The destructive cycle of technology always weeds out products with relatively high profit to value ratios. As the PaaS solutions come online, more developers will be able to access the low cost commodity pricing and it's going to drive down the value of CDNs significantly.

2 comments:

Wiskers said...

"Current CDN bandwidth rates are running between $1.60 and $.85 per Gig." For what volume?

At high volumes, we're seeing pricing in the market as low as $0.04 per GB delivered, which is even lower than Google's service. (see www.CDNpricing.com) Google is not a CDN for video. It does not support streaming, nor does Amazon, they don't have Flash Media Servers, don't have a global reach and many of the other features needed by content owners.

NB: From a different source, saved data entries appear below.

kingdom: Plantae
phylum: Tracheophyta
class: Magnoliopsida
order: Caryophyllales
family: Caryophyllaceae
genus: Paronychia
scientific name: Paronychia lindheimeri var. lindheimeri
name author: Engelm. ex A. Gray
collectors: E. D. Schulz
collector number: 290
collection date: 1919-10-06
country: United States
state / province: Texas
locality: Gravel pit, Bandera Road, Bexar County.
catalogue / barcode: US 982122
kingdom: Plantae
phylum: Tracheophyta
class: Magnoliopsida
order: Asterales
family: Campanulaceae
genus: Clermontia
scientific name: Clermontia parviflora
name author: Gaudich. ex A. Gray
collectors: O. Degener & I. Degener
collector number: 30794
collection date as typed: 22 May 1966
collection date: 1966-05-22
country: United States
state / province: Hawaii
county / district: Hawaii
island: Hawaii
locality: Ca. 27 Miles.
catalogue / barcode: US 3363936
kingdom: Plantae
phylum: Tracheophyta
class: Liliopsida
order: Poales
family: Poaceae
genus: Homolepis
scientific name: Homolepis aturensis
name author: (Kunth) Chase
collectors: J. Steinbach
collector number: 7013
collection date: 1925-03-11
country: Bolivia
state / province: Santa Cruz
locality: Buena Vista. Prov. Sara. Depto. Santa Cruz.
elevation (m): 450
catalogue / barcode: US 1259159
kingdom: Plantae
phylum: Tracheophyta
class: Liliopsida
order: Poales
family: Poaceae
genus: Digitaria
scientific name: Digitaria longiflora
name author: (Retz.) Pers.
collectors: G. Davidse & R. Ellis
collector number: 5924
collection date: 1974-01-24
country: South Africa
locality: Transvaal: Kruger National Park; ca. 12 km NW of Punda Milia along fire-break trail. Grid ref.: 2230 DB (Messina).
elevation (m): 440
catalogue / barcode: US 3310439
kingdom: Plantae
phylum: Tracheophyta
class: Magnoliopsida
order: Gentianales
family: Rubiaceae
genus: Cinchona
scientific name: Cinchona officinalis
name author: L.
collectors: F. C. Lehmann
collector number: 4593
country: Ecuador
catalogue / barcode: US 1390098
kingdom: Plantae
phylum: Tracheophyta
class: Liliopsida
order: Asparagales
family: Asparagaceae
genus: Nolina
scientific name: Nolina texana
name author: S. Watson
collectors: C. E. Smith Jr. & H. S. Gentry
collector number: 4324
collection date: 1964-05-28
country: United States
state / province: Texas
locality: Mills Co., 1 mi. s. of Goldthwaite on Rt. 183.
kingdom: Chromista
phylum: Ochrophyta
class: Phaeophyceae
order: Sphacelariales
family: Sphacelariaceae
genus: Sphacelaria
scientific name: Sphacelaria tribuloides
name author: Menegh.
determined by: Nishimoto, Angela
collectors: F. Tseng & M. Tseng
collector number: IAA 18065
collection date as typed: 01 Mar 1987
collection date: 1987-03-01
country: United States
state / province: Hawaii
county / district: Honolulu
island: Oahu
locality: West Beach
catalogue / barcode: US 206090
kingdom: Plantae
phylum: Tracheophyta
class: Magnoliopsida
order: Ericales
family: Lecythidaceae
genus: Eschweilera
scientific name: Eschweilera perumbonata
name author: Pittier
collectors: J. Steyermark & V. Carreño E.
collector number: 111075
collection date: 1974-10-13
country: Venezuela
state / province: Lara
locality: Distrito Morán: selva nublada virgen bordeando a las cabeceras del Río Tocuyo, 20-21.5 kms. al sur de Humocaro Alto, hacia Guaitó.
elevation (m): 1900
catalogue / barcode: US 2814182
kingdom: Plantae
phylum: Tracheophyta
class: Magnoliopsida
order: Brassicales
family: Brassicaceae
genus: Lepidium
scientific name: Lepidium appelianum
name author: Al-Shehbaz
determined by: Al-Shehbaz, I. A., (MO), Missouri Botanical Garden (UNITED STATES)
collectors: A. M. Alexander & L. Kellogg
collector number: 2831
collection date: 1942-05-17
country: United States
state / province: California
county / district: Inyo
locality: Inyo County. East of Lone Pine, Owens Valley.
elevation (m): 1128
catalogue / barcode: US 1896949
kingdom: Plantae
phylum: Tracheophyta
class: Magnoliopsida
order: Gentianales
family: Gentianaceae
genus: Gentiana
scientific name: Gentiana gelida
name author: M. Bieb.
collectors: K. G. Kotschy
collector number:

Amazon may be a good for for smaller customers who don't have as many needs, but for content creators who need to manage the ecosystem for video, Amazon and Google won't be a solution. They are not a fair apples to apples comparison to CDNs.

Anonymous said...

This is a great article for those wanting to use Google App Engine or Amazon S3 as a quasi CDN. I would not recommend any of these solutions as a true CDN as they are not an edge based solutions (providing downloads from servers closer to the user). The analytical reporting on objects stored in these services is very poor. Caching of objects using proper headers and etags is something you must build custom and requires great knowledge of browser caching strategies.

Anything free or cheap always has its drawbacks but for content that is not crucial to you business it will work fine. I would recommend many of the month-to-month CDN's that are out on the market for content that is critical to your business.